Further, this reality may also help us to explain the importance of orthopraxis -- of right and fitting worship -- and why the sacred liturgy cannot be merely looked as some mere human creation that we can arbitrarily create or manipulate at will. That it is something we receive and whose proper and fitting expression has an aspect of divine offering. Further, that God is not indifferent to the worship offered to Him, and thus, neither is the Church indifferent -- and nor should we be.
Josef Cardinal Ratzinger, writing in The Spirit of the Liturgy, summarizes it well, and indeed, it was through his observations that this catechetical point struck me. The former Cardinal and future Pope writes (my emphases):
In the accounts of the events leading up to Israel's flight from Egypt, as well as in those that describe the flight itself, the Exodus appears to have two distinct goals. The first, which is familiar to us all, is the reaching of the Promised Land, in which Israel will at last live on its own soil and territory... But we also hear repeatedly of another goal. God's original command to Pharaoh runs as follows: "Let my people go, that they may serve me in the wilderness" (Ex 7:16). These words -- "Let my people go, that they me serve me" -- are repeated four times, with slight variations, in all the meetings of Pharaoh with Moses and Aaron (cf. Ex 8:1; 9:1; 9:13; 10:3) In the course of the negotiations with Pharaoh, the goal becomes more concrete. Pharaoh shows he is willing to compromise. For him the issue is the Israelites' freedom of worship, which he first of all concedes in the following form: "Go, sacrifice to your God within the Land" (Ex 8:25). But Moses insists -- in obedience to God's command -- that they must go out in order to worship. The proper place of worship is the wilderness: "We must go three days' journey into the wilderness and sacrifice to the LORD our God as he will command us" (Ex 8:27). After the plagues that follow Pharaoh extends his compromise ... But Moses cannot negotiate about the liturgy with a foreign potentate, nor can he subject worship to any form of political compromise. The manner in which God is worshipped is not a question of political feasibility. It contains its measure within itself, that is, it can only be ordered by the measure of revelation, in dependency upon God. That is why the third and more far reaching compromise suggested by the earthly ruler is also rejected. Pharaoh now offers women and children permission to leave with the men: "Only let your flocks and your herds remain" (Ex 10:24). Moses objects: All the livestock must go too, for "we do not know with what we must serve the LORD until we arrive there" (10:26). In all this, the issue is not the Promised Land: the only goal of the Exodus is shown to be worship which can only take place according to God's measure...

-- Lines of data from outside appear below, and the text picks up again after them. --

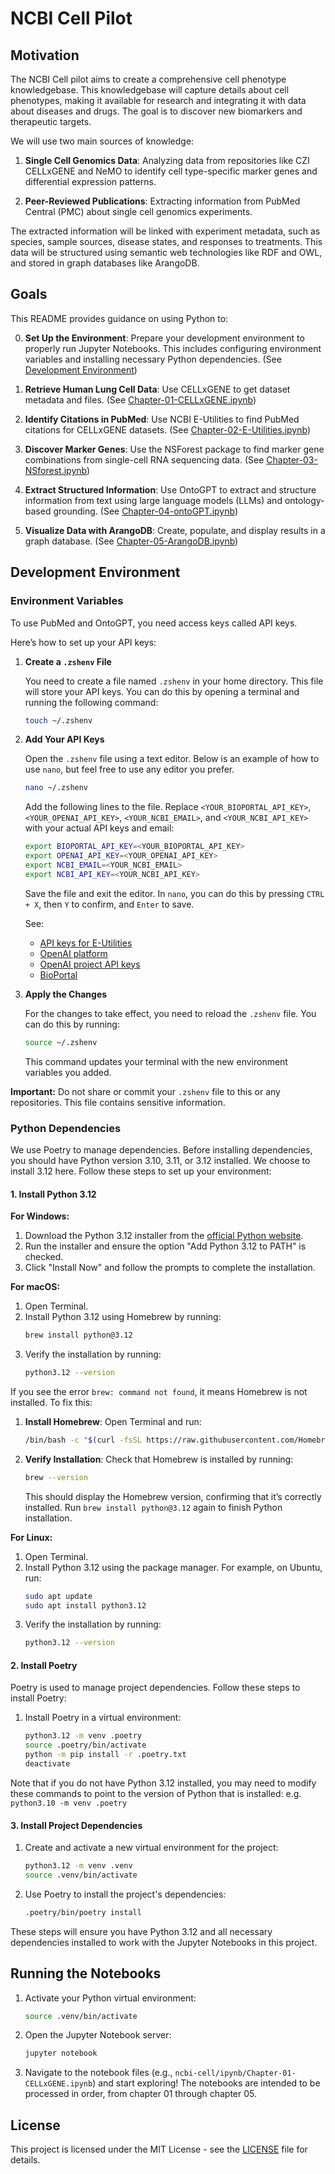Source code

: # NCBI Cell Pilot
## Motivation

The NCBI Cell pilot aims to create a comprehensive cell phenotype knowledgebase. This knowledgebase will capture details about cell phenotypes, making it available for research and integrating it with data about diseases and drugs. The goal is to discover new biomarkers and therapeutic targets.

We will use two main sources of knowledge:

1. **Single Cell Genomics Data**: Analyzing data from repositories like CZI CELLxGENE and NeMO to identify cell type-specific marker genes and differential expression patterns.

2. **Peer-Reviewed Publications**: Extracting information from PubMed Central (PMC) about single cell genomics experiments.

The extracted information will be linked with experiment metadata, such as species, sample sources, disease states, and responses to treatments. This data will be structured using semantic web technologies like RDF and OWL, and stored in graph databases like ArangoDB.

## Goals

This README provides guidance on using Python to:

0. **Set Up the Environment**: Prepare your development environment to properly run Jupyter Notebooks. This includes configuring environment variables and installing necessary Python dependencies. (See [Development Environment](#development-environment))

1. **Retrieve Human Lung Cell Data**: Use CELLxGENE to get dataset metadata and files. (See [Chapter-01-CELLxGENE.ipynb](ncbi-cell/ipynb/Chapter-01-CELLxGENE.ipynb))

2. **Identify Citations in PubMed**: Use NCBI E-Utilities to find PubMed citations for CELLxGENE datasets. (See [Chapter-02-E-Utilities.ipynb](ncbi-cell/ipynb/Chapter-02-E-Utilities.ipynb))

3. **Discover Marker Genes**: Use the NSForest package to find marker gene combinations from single-cell RNA sequencing data. (See [Chapter-03-NSforest.ipynb](ncbi-cell/ipynb/Chapter-03-NS-Forest.ipynb))

4. **Extract Structured Information**: Use OntoGPT to extract and structure information from text using large language models (LLMs) and ontology-based grounding. (See [Chapter-04-ontoGPT.ipynb](ncbi-cell/ipynb/Chapter-04-OntoGPT.ipynb))

5. **Visualize Data with ArangoDB**: Create, populate, and display results in a graph database. (See [Chapter-05-ArangoDB.ipynb](ncbi-cell/ipynb/Chapter-05-ArangoDB.ipynb))

## Development Environment

### Environment Variables

To use PubMed and OntoGPT, you need access keys called API keys. 

Here’s how to set up your API keys:

1. **Create a `.zshenv` File**

   You need to create a file named `.zshenv` in your home directory. This file will store your API keys. You can do this by opening a terminal and running the following command:

   ```sh
   touch ~/.zshenv
   ```

2. **Add Your API Keys**

   Open the `.zshenv` file using a text editor. Below is an example of how to use `nano`, but feel free to use any editor you prefer. 

   ```sh
   nano ~/.zshenv
   ```

   Add the following lines to the file. Replace `<YOUR_BIOPORTAL_API_KEY>`, `<YOUR_OPENAI_API_KEY>`, `<YOUR_NCBI_EMAIL>`, and `<YOUR_NCBI_API_KEY>` with your actual API keys and email:

   ```sh
   export BIOPORTAL_API_KEY=<YOUR_BIOPORTAL_API_KEY>
   export OPENAI_API_KEY=<YOUR_OPENAI_API_KEY>
   export NCBI_EMAIL=<YOUR_NCBI_EMAIL>
   export NCBI_API_KEY=<YOUR_NCBI_API_KEY>
   ```

   Save the file and exit the editor. In `nano`, you can do this by pressing `CTRL + X`, then `Y` to confirm, and `Enter` to save.


   See:

   - [API keys for E-Utilities](https://ncbiinsights.ncbi.nlm.nih.gov/2017/11/02/new-api-keys-for-the-e-utilities/)
   - [OpenAI platform](https://openai.com/api/)
   - [OpenAI project API keys](https://platform.openai.com/api-keys)
   - [BioPortal](https://bioportal.bioontology.org/login)

3. **Apply the Changes**

   For the changes to take effect, you need to reload the `.zshenv` file. You can do this by running:

   ```sh
   source ~/.zshenv
   ```

   This command updates your terminal with the new environment variables you added.

**Important:** Do not share or commit your `.zshenv` file to this or any repositories. This file contains sensitive information.

### Python Dependencies

We use Poetry to manage dependencies. Before installing dependencies, you should have Python version 3.10, 3.11, or 3.12 installed. We choose to install 3.12 here. Follow these steps to set up your environment:

#### 1. Install Python 3.12

**For Windows:**

1. Download the Python 3.12 installer from the [official Python website](https://www.python.org/downloads/release/python-3125/).
2. Run the installer and ensure the option "Add Python 3.12 to PATH" is checked.
3. Click "Install Now" and follow the prompts to complete the installation.

**For macOS:**

1. Open Terminal.
2. Install Python 3.12 using Homebrew by running:
    ```sh
    brew install python@3.12
    ```
3. Verify the installation by running:
    ```sh
    python3.12 --version
    ```

If you see the error `brew: command not found`, it means Homebrew is not installed. To fix this:

1. **Install Homebrew**:
   Open Terminal and run:
   ```sh
   /bin/bash -c "$(curl -fsSL https://raw.githubusercontent.com/Homebrew/install/HEAD/install.sh)"
   ```

2. **Verify Installation**:
   Check that Homebrew is installed by running:
   ```sh
   brew --version
   ```

   This should display the Homebrew version, confirming that it’s correctly installed. Run `brew install python@3.12` again to finish Python installation.

**For Linux:**

1. Open Terminal.
2. Install Python 3.12 using the package manager. For example, on Ubuntu, run:
    ```sh
    sudo apt update
    sudo apt install python3.12
    ```
3. Verify the installation by running:
    ```sh
    python3.12 --version
    ```

#### 2. Install Poetry

Poetry is used to manage project dependencies. Follow these steps to install Poetry:

1. Install Poetry in a virtual environment:

    ```sh
    python3.12 -m venv .poetry
    source .poetry/bin/activate
    python -m pip install -r .poetry.txt
    deactivate
    ```
   
Note that if you do not have Python 3.12 installed, you may need to modify these commands to point to the version of Python that is installed: e.g. `python3.10 -m venv .poetry`

#### 3. Install Project Dependencies

1. Create and activate a new virtual environment for the project:

    ```sh
    python3.12 -m venv .venv
    source .venv/bin/activate
    ```

2. Use Poetry to install the project's dependencies:

    ```sh
    .poetry/bin/poetry install
    ```

These steps will ensure you have Python 3.12 and all necessary dependencies installed to work with the Jupyter Notebooks in this project.


## Running the Notebooks

1. Activate your Python virtual environment:

    ```sh
    source .venv/bin/activate
    ```

2. Open the Jupyter Notebook server:

    ```sh
    jupyter notebook
    ```

3. Navigate to the notebook files (e.g., `ncbi-cell/ipynb/Chapter-01-CELLxGENE.ipynb`) and start exploring! The notebooks are intended to be processed in order, from chapter 01 through chapter 05.

## License

This project is licensed under the MIT License - see the [LICENSE](LICENSE) file for details.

Israel departs, not in order to be a people like all others; it departs in order to serve God...
Now the objection could be made that focusing on worship in the negotiations with Pharaoh was purely tactical. The real goal of the Exodus... was not worship but land... I do not think this does justice to the seriousness that pervades the texts. To oppose land and worship makes no sense. The land is given to the people to be a place for the worship of the true God.
-- Ratzinger, The Spirit of the Liturgy, pp. 15-17
Again I say: as for the Israelites then, so too for us now. God and His worship, his right and fitting worship, must be of central and primary importance in our lives. From this all else flows and falls into place.